#### EXTRAIT:
══════

Pourquoi le FN n’est pas près de prendre le pouvoir

Avocat
 

Plusieurs articles parus dernièrement analysaient les chances qu’avait le FN d’arriver au pouvoir. Aucun n’a abordé ce qui me paraît essentiel : l’impossibilité pour ce parti d’accéder aux responsabilités suprêmes, faute de pouvoir contracter la moindre alliance.

Le FN est devenu une sorte d’OPNI, Objet Politique Non Identifié : discours de gauche sur le plan économico-social, rhétorique de droite sur la nation, hostilité forte à l’Union européenne devenue le principal marqueur de la formation lepéniste. C’est, en gros, un positionnement politique qui fut celui du Parti communiste français entre l’après-guerre et l’élection de Mitterrand, marxisme-léninisme en moins.

Mais le PCF avait une perspective d’alliance permanente : l’Union de la gauche, même s’il l’a récusée dans ses périodes les plus sectaires. Quid du FN ?

J’entends la réponse passe-partout que les nouveaux dirigeants du FN réservent à cette interrogation : le temps va faire son œuvre et petit à petit, les méfaits du mondialisme convaincront les timorés d’aujourd’hui qui sont les ralliés de demain. Le parti de droite (qu’il s’appelle encore UMP ou autrement) va exploser, renforçant un FN devenu hégémonique, qui n’aura plus besoin de personne pour accéder au pouvoir.

Cette langue de bois elle-même justifie le rapprochement avec le PCF des décennies passées. Le parti de Thorez, Waldeck Rochet et Marchais nous a vendu pendant soixante ans la même utopie. Les « contradictions du capitalisme » allaient devenir progressivement inextricables, entraînant la chute finale. Dès lors, les éventuelles alliances avec les autres composantes de la gauche ne pouvaient avoir qu’un aspect tactique, en attendant le Grand Soir.

L’illumination rouge des consciences ouvrières n’eut pas lieu, et c’est le communisme qui s’effondra.

Qui peut être assez naïf pour croire à la fable d’un FN obtenant, à lui seul, la majorité absolue des sièges aux élections législatives ? Sous la Ve République, un tel scénario ne s’est déroulé que deux fois, en juin 1968 pour le parti gaulliste (les « élections de la peur ») et en juin 1981 pour le PS. Dans le premier cas, un contexte et un personnage historiques hors normes. Dans le second, un vieux parti enraciné dans la culture politique française, conduit par l’un des dirigeants les plus habiles et les plus charismatiques de la seconde moitié du XXe siècle. Dans les deux cas, une classe politique qui, bon gré mal gré, acceptait l’alternance avec le parti successeur.

══════

#### CONSIGNE 1:
Reproduisez fidèlement le passage de l'extrait sur le FN qui va de « Le FN est devenu » à « Quid du FN ? ».
#### CONSIGNE 2:
Rédigez la suite de l'extrait sur le FN et ses perspectives d'alliance, en reprenant après sa dernière phrase.

#### DONNÉES ENREGISTRÉES:
══════

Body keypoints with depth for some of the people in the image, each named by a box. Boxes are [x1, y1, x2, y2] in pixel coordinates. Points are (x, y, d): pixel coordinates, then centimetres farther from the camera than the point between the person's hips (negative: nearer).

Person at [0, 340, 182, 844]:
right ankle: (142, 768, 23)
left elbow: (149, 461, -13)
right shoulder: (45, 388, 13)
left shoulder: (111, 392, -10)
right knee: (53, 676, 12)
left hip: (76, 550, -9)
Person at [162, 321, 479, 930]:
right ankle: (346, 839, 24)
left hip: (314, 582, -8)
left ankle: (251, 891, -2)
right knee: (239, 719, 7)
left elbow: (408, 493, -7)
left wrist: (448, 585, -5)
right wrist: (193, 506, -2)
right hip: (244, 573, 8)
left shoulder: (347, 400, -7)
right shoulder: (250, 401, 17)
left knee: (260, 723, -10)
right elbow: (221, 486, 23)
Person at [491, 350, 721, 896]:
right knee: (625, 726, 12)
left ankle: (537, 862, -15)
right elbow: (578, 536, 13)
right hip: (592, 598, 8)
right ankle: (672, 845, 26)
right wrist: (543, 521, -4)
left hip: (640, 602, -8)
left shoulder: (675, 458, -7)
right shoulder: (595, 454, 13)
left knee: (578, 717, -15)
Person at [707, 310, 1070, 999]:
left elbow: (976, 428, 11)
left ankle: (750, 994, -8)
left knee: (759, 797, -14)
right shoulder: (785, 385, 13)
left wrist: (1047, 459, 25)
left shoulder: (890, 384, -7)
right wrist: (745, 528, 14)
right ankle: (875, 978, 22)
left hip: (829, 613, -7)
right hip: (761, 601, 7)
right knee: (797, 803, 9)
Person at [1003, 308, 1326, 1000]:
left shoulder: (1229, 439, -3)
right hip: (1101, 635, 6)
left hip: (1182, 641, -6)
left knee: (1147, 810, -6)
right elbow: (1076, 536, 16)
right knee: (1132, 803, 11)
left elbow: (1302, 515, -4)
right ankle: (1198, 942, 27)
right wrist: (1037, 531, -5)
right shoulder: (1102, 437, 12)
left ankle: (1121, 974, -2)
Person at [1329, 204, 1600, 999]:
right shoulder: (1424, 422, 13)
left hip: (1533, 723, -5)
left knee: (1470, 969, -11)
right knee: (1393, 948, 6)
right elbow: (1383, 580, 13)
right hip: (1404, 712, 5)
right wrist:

══════

#### PRODUCTION ATTENDUE 1:
Le FN est devenu une sorte d’OPNI, Objet Politique Non Identifié : discours de gauche sur le plan économico-social, rhétorique de droite sur la nation, hostilité forte à l’Union européenne devenue le principal marqueur de la formation lepéniste. C’est, en gros, un positionnement politique qui fut celui du Parti communiste français entre l’après-guerre et l’élection de Mitterrand, marxisme-léninisme en moins.

Mais le PCF avait une perspective d’alliance permanente : l’Union de la gauche, même s’il l’a récusée dans ses périodes les plus sectaires. Quid du FN ?

#### PRODUCTION ATTENDUE 2:
Tout retour en arrière étant désormais impossible (une renonciation au discours de gauche ne ferait qu’accroître la confusion), on ne voit guère que deux suites possibles à la nouvelle orientation du FN.

La première est celle d’un parti qui s’incrusterait durablement comme parti de contestation, remportant le cas échéant des succès électoraux, sans jamais menacer sérieusement le pouvoir en place. Il pourrait alors, par sa pression permanente, bloquer certains projets ou en favoriser d’autres. Un rôle qui, là encore, fut celui du PCF jusqu’en 1981.

La seconde est celle d’une une évolution « à l’italienne ». Son homologue transalpin l’Alliance nationale, né en 1995 d’une scission du MSI (parti néo-fasciste certes plus sulfureux que le FN version paternelle), a progressivement poussé tellement loin le souci de faire oublier ses origines qu’il est devenu, sous la houlette de son président Gianfranco Fini, un parti centriste, avant de se fondre dans celui de Berlusconi. En 2003, devenu ministre, Fini fera régulariser 590.000 immigrés ; il réclame aujourd’hui un accès plus facile des étrangers à la nationalité italienne.

Marine Le Pen irait-elle aussi loin ? En tout cas, elle ne parle déjà plus d’islam, remplacé par le mot neutre et générique de « communautarisme », et l’Union européenne a remplacé l’immigration comme centre de préoccupation. En continuant de vendre ses bijoux de famille les plus clinquants, elle pourrait redevenir fréquentable pour les partis traditionnels.